Forgetting things occasionally is a part of life. Regardless of age, we’ve all had incidences of forgetfulness in our daily life. More often than not, we attribute these to harmless occasions of absent-mindedness. Unfortunately, not all occasions of forgetfulness are the same. The purpose of this article if to help understand the difference between normal age-related memory decline and dementia.
Is forgetfulness a normal part of the ageing process? There have been numerous studies that have attempted to answer the question of whether forgetfulness is a normal effect of ageing. Although the debate is still on-going, most studies seem to agree that forgetfulness manifests in more than 40% of adults over the age of 60 years and it does not seem to progress in a linear fashion. This suggests that some forms or forgetfulness is more like a form of dementia and should not be considered as part of the ageing process. So how can one tell if their experiencing the symptoms of dementia and how do they determine if its time to seek medical attention?

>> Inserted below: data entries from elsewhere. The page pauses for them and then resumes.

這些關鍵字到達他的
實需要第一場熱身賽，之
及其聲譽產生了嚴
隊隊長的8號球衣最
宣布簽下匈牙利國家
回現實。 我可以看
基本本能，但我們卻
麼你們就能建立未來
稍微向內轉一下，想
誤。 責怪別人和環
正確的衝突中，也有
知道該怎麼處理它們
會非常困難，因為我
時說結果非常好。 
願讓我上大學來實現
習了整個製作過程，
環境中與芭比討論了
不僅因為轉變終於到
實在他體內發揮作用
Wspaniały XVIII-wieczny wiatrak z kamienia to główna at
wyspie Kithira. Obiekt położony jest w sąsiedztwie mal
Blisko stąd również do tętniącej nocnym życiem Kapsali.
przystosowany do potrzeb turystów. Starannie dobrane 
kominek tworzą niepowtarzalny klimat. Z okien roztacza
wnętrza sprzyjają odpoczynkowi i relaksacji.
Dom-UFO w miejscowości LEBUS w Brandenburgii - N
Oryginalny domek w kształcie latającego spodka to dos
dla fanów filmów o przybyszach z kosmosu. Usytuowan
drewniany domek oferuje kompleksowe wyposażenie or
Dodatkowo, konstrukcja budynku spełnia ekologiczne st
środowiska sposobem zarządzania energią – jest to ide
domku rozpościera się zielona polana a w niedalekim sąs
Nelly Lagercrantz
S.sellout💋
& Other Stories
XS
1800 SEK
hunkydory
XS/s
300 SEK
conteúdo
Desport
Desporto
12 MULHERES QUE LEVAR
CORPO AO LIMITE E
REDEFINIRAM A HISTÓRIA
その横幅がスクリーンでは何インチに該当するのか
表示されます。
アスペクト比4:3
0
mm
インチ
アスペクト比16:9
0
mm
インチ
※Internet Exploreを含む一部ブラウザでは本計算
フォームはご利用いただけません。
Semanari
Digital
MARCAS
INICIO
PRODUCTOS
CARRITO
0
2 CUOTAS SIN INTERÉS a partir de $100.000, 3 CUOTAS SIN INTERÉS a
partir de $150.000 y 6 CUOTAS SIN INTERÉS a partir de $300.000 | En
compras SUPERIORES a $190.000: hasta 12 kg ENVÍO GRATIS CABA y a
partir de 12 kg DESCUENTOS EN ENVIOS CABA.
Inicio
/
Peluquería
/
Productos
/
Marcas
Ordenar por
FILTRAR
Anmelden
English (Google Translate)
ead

Normal age-related forgetfulness:
There are several forms of forgetfulness that are typical of the aging process. Although these symptoms can often be very frustrating, they are typically harmless and should not be cause for alarm. Age-related memory loss often causes a person to experience difficulties with memory, but: · These symptoms don’t disrupt their daily lives in a significant form;· They don’t render a person unable to complete tasks that they are typically able to do;· Still able to learn and retain new information;· Absence of an underlying medical condition that’s causing memory related symptoms. In the case of a person with memory issues in which the above are true, it is most like that the person is experiencing a degree of age-related memory decline. It would be unlikely that these are manifestations of dementia.
Signs of dementia:
Unlike normal age-related forgetfulness, the memory decline seen in dementia is markedly progressive in nature. These symptoms tend to get steadily worse over time and in many cases, will eventually lead to the need for more specialised care as it worsens. The memory loss in dementia is more severe to the point where: · It affects the individual’s daily activity rituals to the point he’s unable to stick to a usual routine;· Becomes increasingly difficult to learn new things;· Becomes difficult to complete tasks that were previously easy to perform independently;· Family and friends begin to notice changes in memory capabilities. When these characteristics begin to manifest, it is more likely that the person is exhibiting symptoms of early stages of dementia. If you notice these symptoms, its time to seek out medical attention in order to properly diagnose the condition.